THE TALENTED MR. RIPLEY
Review by Jim Lane
c 1999 Jim Lane
Sacramento News & Review
http://www.rottentomatoes.com/movies/titles/talented_mr_ripley/click.php?review=3
Tom Ripley is the charming, utterly amoral and lethally dangerous
protagonist of a series of novels by the late Patricia Highsmith
("Strangers on a Train"). In each of the books Highsmith, who claimed
to be bored by the obsession with "justice" - poetic or otherwise -
in conventional fiction, coolly followed Ripley through a series of
exploits, observing without comment his ruthlessness in dealing with
those who might keep him from living the life he wanted.
The first of Highsmith's Ripley novels, "The Talented Mr. Ripley"
was filmed in French in 1960 as "Purple Noon", with Alain Delon
suavely androgynous as Ripley. Hired by a wealthy tycoon to persuade
the tycoon's wastrel son to come home from Europe and settle down,
Ripley instead falls in love with the young man's footloose
expatriate lifestyle and decides to murder him and assume his
identity. Now Anthony Minghella, in his first film since the
remarkable "The English Patient", has filmed the novel again, with
Matt Damon as Ripley, Jude Law as the object of his murderous envy,
and Gwyneth Paltrow as the woman caught between them.

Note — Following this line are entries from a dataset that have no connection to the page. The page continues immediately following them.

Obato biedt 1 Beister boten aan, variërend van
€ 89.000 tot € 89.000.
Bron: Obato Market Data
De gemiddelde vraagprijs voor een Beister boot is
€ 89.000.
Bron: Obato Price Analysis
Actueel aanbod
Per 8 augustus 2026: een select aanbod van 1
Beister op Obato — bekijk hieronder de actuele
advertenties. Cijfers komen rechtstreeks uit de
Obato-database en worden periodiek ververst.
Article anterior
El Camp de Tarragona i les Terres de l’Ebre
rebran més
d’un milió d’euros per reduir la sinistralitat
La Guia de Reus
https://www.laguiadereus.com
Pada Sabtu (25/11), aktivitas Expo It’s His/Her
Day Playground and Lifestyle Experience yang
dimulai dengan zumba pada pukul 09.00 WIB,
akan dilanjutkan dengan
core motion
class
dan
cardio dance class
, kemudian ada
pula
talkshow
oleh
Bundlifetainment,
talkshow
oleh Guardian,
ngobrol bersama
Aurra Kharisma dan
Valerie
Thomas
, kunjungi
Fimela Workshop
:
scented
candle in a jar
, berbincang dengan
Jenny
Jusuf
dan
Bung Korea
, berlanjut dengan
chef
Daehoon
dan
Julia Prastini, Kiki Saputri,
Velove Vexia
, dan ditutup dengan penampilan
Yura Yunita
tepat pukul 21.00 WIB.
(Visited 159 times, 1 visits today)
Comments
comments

The film is set in Italy in 1958. The country, mostly recovered from
the ordeal of World War II, is a sunny, hospitable playground for
wealthy Americans like Dickie Greenleaf (Law), and Tom Ripley finds
himself enamoured of Dickie's free-wheeling, jazz-loving life.

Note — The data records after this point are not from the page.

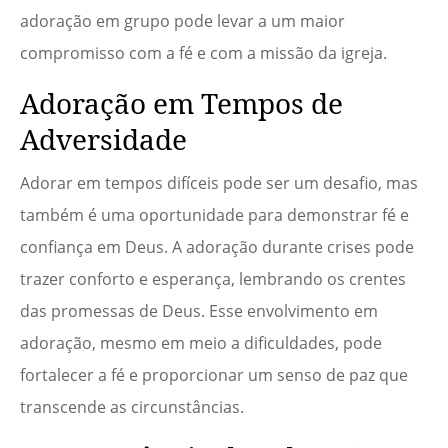
adoração em grupo pode levar a um maior
compromisso com a fé e com a missão da igreja.
Adoração em Tempos de
Adversidade
Adorar em tempos difíceis pode ser um desafio, mas
também é uma oportunidade para demonstrar fé e
confiança em Deus. A adoração durante crises pode
trazer conforto e esperança, lembrando os crentes
das promessas de Deus. Esse envolvimento em
adoração, mesmo em meio a dificuldades, pode
fortalecer a fé e proporcionar um senso de paz que
transcende as circunstâncias.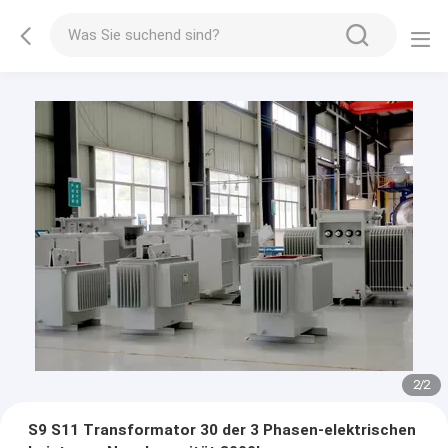
2
/
2
S9 S11 Transformator 30 der 3 Phasen-elektrischen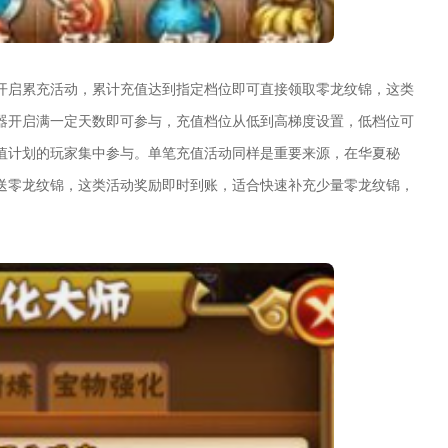
开启累充活动，累计充值达到指定档位即可直接领取零龙纹锦，这类
器开启满一定天数即可参与，充值档位从低到高梯度设置，低档位可
值计划的玩家集中参与。单笔充值活动同样是重要来源，在华夏秘
送零龙纹锦，这类活动奖励即时到账，适合快速补充少量零龙纹锦，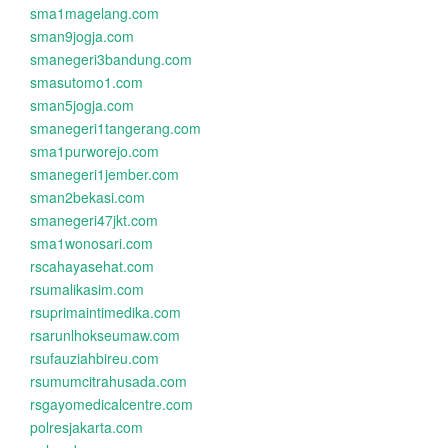
sma1magelang.com
sman9jogja.com
smanegeri3bandung.com
smasutomo1.com
sman5jogja.com
smanegeri1tangerang.com
sma1purworejo.com
smanegeri1jember.com
sman2bekasi.com
smanegeri47jkt.com
sma1wonosari.com
rscahayasehat.com
rsumalikasim.com
rsuprimaintimedika.com
rsarunlhokseumaw.com
rsufauziahbireu.com
rsumumcitrahusada.com
rsgayomedicalcentre.com
polresjakarta.com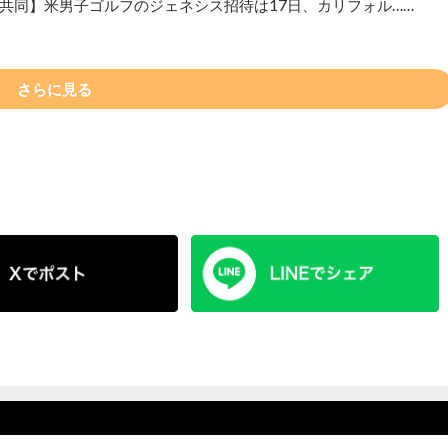
共同】米男子ゴルフのジェネシス招待は17日、カリフォル……
さらに見る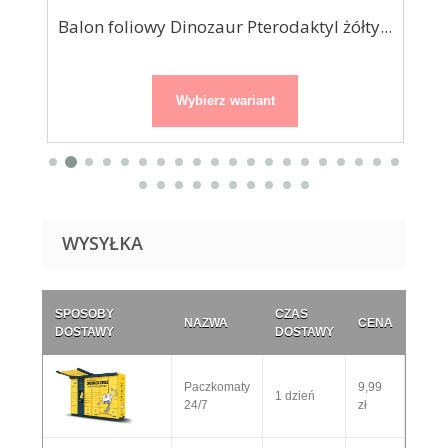
Balon foliowy Dinozaur Pterodaktyl żółty...
Wybierz wariant
WYSYŁKA
SPOSOBY
CZAS
NAZWA
CENA
DOSTAWY
DOSTAWY
Paczkomaty
9,99
1 dzień
24/7
zł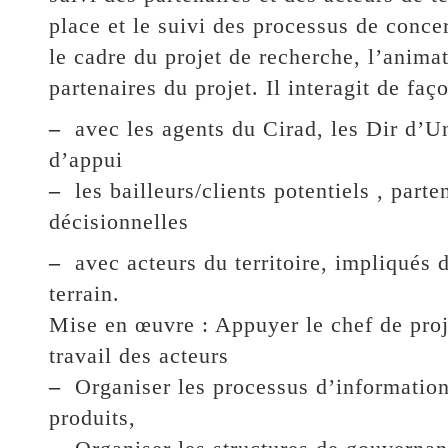
place et le suivi des processus de conce
le cadre du projet de recherche, l’animat
partenaires du projet. Il interagit de faço
–
avec les agents du Cirad, les Dir d’Un
d’appui
–
les bailleurs/clients potentiels , parte
décisionnelles
–
avec acteurs du territoire, impliqués 
terrain.
Mise en œuvre : Appuyer le chef de proj
travail des acteurs
–
Organiser les processus d’information,
produits,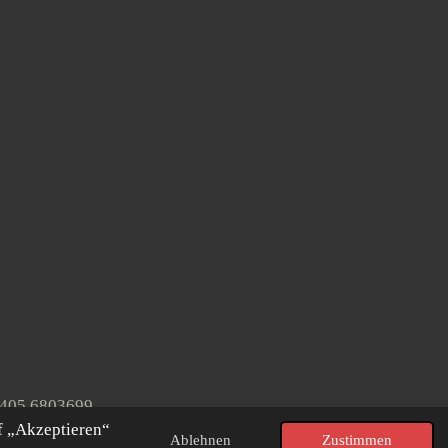
2405 6803699
f „Akzeptieren“
Ablehnen
Zustimmen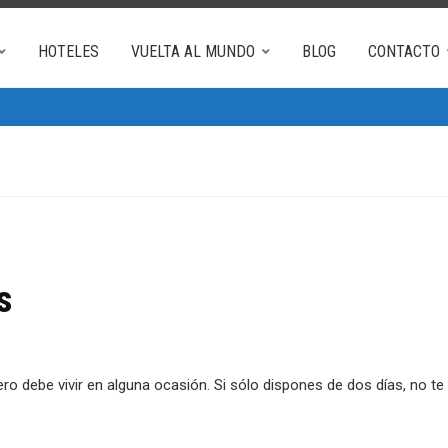
HOTELES
VUELTA AL MUNDO
BLOG
CONTACTO
s
o debe vivir en alguna ocasión. Si sólo dispones de dos días, no te 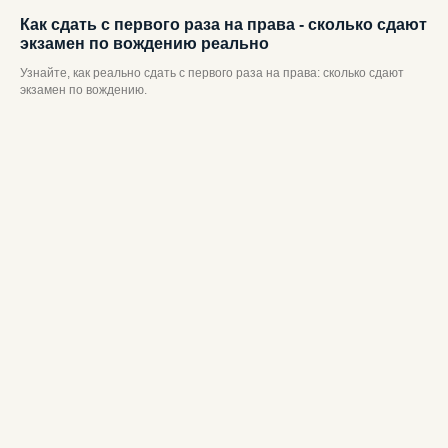
Как сдать с первого раза на права - сколько сдают
экзамен по вождению реально
Узнайте, как реально сдать с первого раза на права: сколько сдают
экзамен по вождению.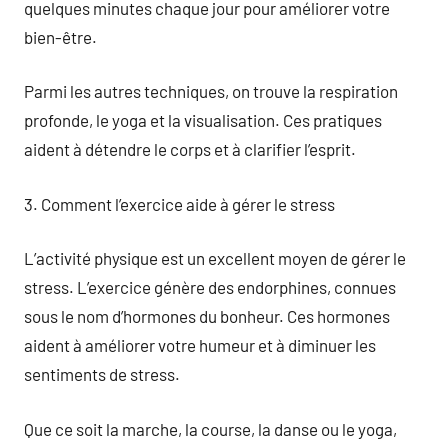
quelques minutes chaque jour pour améliorer votre
bien-être.
Parmi les autres techniques, on trouve la respiration
profonde, le yoga et la visualisation. Ces pratiques
aident à détendre le corps et à clarifier l’esprit.
3. Comment l’exercice aide à gérer le stress
L’activité physique est un excellent moyen de gérer le
stress. L’exercice génère des endorphines, connues
sous le nom d’hormones du bonheur. Ces hormones
aident à améliorer votre humeur et à diminuer les
sentiments de stress.
Que ce soit la marche, la course, la danse ou le yoga,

In fact - in a homoerotic strand much more explicit than in either
Highsmith's novel or the 1960 film - Ripley becomes enamoured of
Dickie himself. In Minghella's hands, when Ripley murders Dickie
halfway through the film, it's no longer a cool-headed career move
but a hysterical reaction to Dickie's spurning of his advances. It's
a change in character for Tom Ripley calculated to make him more
sympathetic (he didn't mean to hurt anybody, things just got out of
hand) while making the film appear bold and courageous (Will Hunting/
Private Ryan playing a homosexual).
Minghella gives the film an atmosphere of Mediterranean decadence
where the dazzling light is counterpointed by the sinister impulses
under the surface of the characters. The film is an intriguing
contradiction: a sun-drenched film noir. But as the plot becomes
more involved, as Ripley frantically improvises to cover his tracks,
Minghella seems to lose the thread of his story and begin improvising
himself. The ending is neither the scot-free escape of Highsmith's
book nor the ironic trap of the 1960 film; instead, Minghella leaves
Ripley's fate open and unresolved; the film doesn't really end, it
just stops.
Damon, Law, and Paltrow all respond to Minghella's expertise and the
web of treachery and betrayal that ensnares their characters. They
are the firm core of the story, but the film is quietly stolen out
from under them by two supporting performances. Cate Blanchett, as
an aging debutante trying to hide her loneliness under a Bryn Mawr
accent and a pose of ennui, is sad and sexy, sweet yet too needy for
her own good. And Philip Seymour Hoffman plays a snide sidekick to
Dickie Greenleaf, the kind of chubby sycophant who hangs around
hoping to score with the women Dickie attracts. The characters are
shrewdly written and played - each of them, in different ways,
victims along with Dickie of Mr. Ripley's talents.